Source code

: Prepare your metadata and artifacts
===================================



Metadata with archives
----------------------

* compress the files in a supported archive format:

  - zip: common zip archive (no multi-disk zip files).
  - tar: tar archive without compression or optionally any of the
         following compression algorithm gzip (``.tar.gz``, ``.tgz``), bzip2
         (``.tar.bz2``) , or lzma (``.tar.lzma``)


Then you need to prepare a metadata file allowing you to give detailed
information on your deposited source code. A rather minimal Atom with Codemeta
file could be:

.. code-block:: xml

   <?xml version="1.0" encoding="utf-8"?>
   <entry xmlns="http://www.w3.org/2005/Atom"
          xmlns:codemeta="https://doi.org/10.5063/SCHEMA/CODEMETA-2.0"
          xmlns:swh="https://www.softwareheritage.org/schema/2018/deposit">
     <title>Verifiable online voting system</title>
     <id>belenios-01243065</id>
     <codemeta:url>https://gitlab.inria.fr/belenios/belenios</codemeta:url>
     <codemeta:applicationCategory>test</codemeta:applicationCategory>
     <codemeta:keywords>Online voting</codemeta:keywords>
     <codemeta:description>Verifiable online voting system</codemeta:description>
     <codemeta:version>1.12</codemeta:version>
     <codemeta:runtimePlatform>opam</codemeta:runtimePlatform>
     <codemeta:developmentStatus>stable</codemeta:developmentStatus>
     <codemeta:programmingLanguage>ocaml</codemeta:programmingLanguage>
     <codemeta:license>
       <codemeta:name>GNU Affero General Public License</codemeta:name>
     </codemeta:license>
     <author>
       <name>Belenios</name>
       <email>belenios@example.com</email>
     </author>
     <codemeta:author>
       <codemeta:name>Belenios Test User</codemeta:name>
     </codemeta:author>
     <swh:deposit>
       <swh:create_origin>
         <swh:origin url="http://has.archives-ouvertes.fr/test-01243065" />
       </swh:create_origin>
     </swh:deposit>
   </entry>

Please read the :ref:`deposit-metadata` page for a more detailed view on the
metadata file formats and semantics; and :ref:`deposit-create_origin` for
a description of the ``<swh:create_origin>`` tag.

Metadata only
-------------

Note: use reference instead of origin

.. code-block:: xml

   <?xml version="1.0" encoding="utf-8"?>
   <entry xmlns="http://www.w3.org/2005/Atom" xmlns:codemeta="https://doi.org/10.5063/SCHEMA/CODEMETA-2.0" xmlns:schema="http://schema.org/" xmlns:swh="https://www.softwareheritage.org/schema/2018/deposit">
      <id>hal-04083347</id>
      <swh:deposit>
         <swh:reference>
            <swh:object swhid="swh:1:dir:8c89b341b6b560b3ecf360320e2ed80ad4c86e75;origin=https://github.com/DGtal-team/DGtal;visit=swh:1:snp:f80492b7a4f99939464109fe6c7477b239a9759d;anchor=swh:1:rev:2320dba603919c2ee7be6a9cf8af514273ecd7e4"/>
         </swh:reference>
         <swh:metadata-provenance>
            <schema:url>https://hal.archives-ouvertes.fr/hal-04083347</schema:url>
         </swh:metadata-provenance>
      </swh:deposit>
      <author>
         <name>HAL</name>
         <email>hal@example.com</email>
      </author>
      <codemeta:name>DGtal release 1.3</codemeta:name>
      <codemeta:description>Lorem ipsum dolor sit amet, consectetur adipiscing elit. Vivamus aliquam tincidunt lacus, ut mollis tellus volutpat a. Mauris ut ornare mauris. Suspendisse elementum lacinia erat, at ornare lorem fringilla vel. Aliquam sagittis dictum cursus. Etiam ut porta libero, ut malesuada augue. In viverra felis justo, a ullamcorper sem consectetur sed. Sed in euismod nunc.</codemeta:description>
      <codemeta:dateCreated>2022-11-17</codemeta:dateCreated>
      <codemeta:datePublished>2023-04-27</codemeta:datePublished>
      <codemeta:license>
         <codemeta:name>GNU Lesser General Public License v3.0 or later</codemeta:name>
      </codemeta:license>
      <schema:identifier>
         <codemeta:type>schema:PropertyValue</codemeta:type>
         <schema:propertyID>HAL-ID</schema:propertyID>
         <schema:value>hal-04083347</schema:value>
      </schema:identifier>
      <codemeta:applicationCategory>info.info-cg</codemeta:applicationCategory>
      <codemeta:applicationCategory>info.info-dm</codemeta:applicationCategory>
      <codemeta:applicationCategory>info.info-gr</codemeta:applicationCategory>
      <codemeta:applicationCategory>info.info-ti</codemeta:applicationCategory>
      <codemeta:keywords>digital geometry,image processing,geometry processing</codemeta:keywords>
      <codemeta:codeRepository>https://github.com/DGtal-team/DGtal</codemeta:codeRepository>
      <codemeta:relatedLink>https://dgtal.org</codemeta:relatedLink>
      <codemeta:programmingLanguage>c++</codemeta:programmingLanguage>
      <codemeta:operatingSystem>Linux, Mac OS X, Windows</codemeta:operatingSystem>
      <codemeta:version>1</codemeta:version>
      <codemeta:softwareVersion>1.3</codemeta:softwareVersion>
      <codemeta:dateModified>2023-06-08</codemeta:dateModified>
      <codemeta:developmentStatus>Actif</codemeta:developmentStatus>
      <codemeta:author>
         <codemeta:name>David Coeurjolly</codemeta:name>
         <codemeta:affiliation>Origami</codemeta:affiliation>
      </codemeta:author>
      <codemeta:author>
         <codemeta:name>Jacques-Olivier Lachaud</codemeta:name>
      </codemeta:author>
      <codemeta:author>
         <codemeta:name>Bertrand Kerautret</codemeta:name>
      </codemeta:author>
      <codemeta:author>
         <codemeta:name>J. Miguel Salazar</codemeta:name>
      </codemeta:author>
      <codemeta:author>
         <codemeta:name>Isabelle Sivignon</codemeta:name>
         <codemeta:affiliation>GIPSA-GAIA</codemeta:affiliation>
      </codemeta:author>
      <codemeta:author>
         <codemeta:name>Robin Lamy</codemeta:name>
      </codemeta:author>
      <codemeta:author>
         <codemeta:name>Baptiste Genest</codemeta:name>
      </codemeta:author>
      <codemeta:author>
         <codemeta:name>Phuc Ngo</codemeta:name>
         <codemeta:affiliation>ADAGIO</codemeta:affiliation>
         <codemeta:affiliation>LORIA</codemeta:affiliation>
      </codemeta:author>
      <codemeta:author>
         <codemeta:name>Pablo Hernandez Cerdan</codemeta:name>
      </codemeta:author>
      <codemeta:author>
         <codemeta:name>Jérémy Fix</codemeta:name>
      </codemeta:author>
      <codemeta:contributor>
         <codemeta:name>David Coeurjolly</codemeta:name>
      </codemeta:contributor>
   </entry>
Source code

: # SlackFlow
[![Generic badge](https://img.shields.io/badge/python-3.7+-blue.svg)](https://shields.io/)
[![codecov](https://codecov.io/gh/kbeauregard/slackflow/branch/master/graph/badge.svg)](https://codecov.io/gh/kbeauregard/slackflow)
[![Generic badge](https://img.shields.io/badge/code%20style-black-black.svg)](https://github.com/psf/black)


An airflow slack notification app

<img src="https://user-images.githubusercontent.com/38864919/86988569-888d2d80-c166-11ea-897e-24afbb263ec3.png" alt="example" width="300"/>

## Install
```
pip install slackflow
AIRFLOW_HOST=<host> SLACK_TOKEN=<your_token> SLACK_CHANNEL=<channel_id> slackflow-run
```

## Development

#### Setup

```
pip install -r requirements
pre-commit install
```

────────────────────────────────────────

What to do –
Leave out every line above except those from the line with "<codemeta:name>Isabelle Sivignon</codemeta:name>" up to and including the line with "An airflow slack notification app", and copy those exactly.

Your response –
         <codemeta:name>Isabelle Sivignon</codemeta:name>
         <codemeta:affiliation>GIPSA-GAIA</codemeta:affiliation>
      </codemeta:author>
      <codemeta:author>
         <codemeta:name>Robin Lamy</codemeta:name>
      </codemeta:author>
      <codemeta:author>
         <codemeta:name>Baptiste Genest</codemeta:name>
      </codemeta:author>
      <codemeta:author>
         <codemeta:name>Phuc Ngo</codemeta:name>
         <codemeta:affiliation>ADAGIO</codemeta:affiliation>
         <codemeta:affiliation>LORIA</codemeta:affiliation>
      </codemeta:author>
      <codemeta:author>
         <codemeta:name>Pablo Hernandez Cerdan</codemeta:name>
      </codemeta:author>
      <codemeta:author>
         <codemeta:name>Jérémy Fix</codemeta:name>
      </codemeta:author>
      <codemeta:contributor>
         <codemeta:name>David Coeurjolly</codemeta:name>
      </codemeta:contributor>
   </entry>
Source code

: # SlackFlow
[![Generic badge](https://img.shields.io/badge/python-3.7+-blue.svg)](https://shields.io/)
[![codecov](https://codecov.io/gh/kbeauregard/slackflow/branch/master/graph/badge.svg)](https://codecov.io/gh/kbeauregard/slackflow)
[![Generic badge](https://img.shields.io/badge/code%20style-black-black.svg)](https://github.com/psf/black)


An airflow slack notification app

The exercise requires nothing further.